Suppose you have a Sturm-Liouville problem with periodic boundary conditions, that is:
$\begin{align} & \frac{-d}{dx}(p(x) \frac{dy}{dx})+q(x)y =\lambda r(x) y \\ & p(a) =p(b) , \; y(a) =y(b),\; y'(a) =y'(b) \end{align}$
We know that the eigenspaces can have dimension greater than one, as shown by the classical example:
$\begin{align} & y''+\lambda y =0 \\ & p(0) =p(2 \pi) ,\; y(0) =y(2 \pi) ,\; y'(0) =y'(2 \pi) \end{align}$
Most textbooks prove that the eigenfunctions associated to different eigenvalues are orthogonal, which is easy once you know that L is self-adjoint under these conditions. Is this still true for linearly independent eigenfunctions associated to the same eigenvalue? (I'm guessing it'll be true due to some kind of Spectral Theorem for infinite dimension). If it's not, what is some counterexample?

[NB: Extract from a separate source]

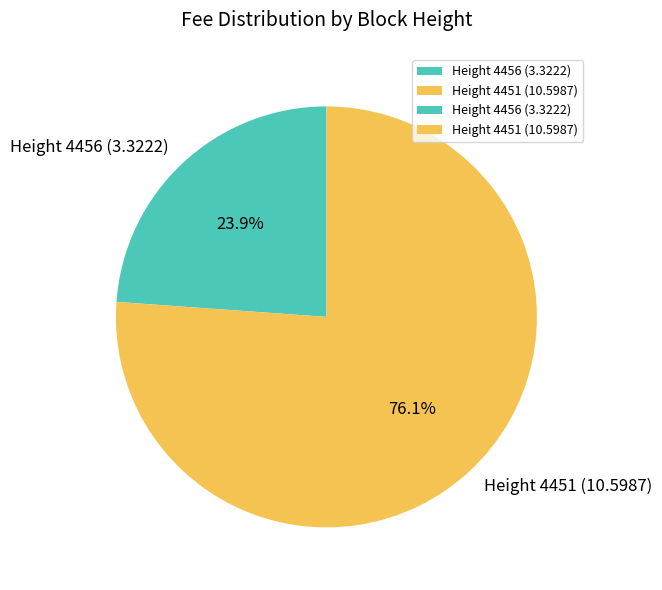

Combined, do Height 4456 (3.3222) and Height 4451 (10.5987) account for over 50%?

Yes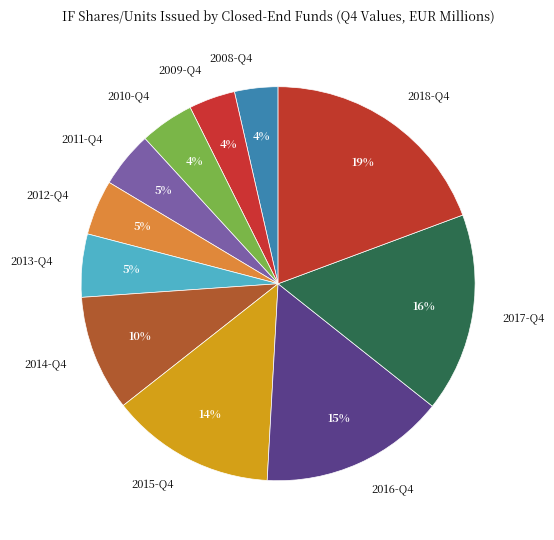

Between 2013-Q4 and 2018-Q4, which is larger?

2018-Q4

For example, $\sin(nx),\cos(nx)$ are eigenfunctions with the same eigenvalue $\lambda=n^2$ of the periodic problem $$ -y'' = \lambda y,\;\;\;\; y(-\pi)=y(\pi),\; y'(-\pi)=y'(\pi). $$ However, $\sin(nx)+\cos(nx)$ and $\cos(nx)$ are linearly independent eigenfunction solutions with the same eigenvalue $\lambda=n^2$, but these are not mutually orthogonal. When there are degeneracies, you have choose the eigenfunctions with the same eigenvalue so that they are orthogonal; there's no unique way to do that, but it is automatic that--whatever your choice--the pair of them will be orthogonal to the eigenfunctions with different eigenvalues. Though $\cos(nx)$ and $\sin(nx)$ are natural choices of orthogonal eigenfunctions for $n=1,2,3,\cdots$, the following are also orthogonal with the same eigenvalue $$ \sin(nx)-\cos(nx),\;\; \sin(nx)+\cos(nx). $$ For one-dimensional eigenspaces, the eigenfunctions are unique up to a multiplicative constant.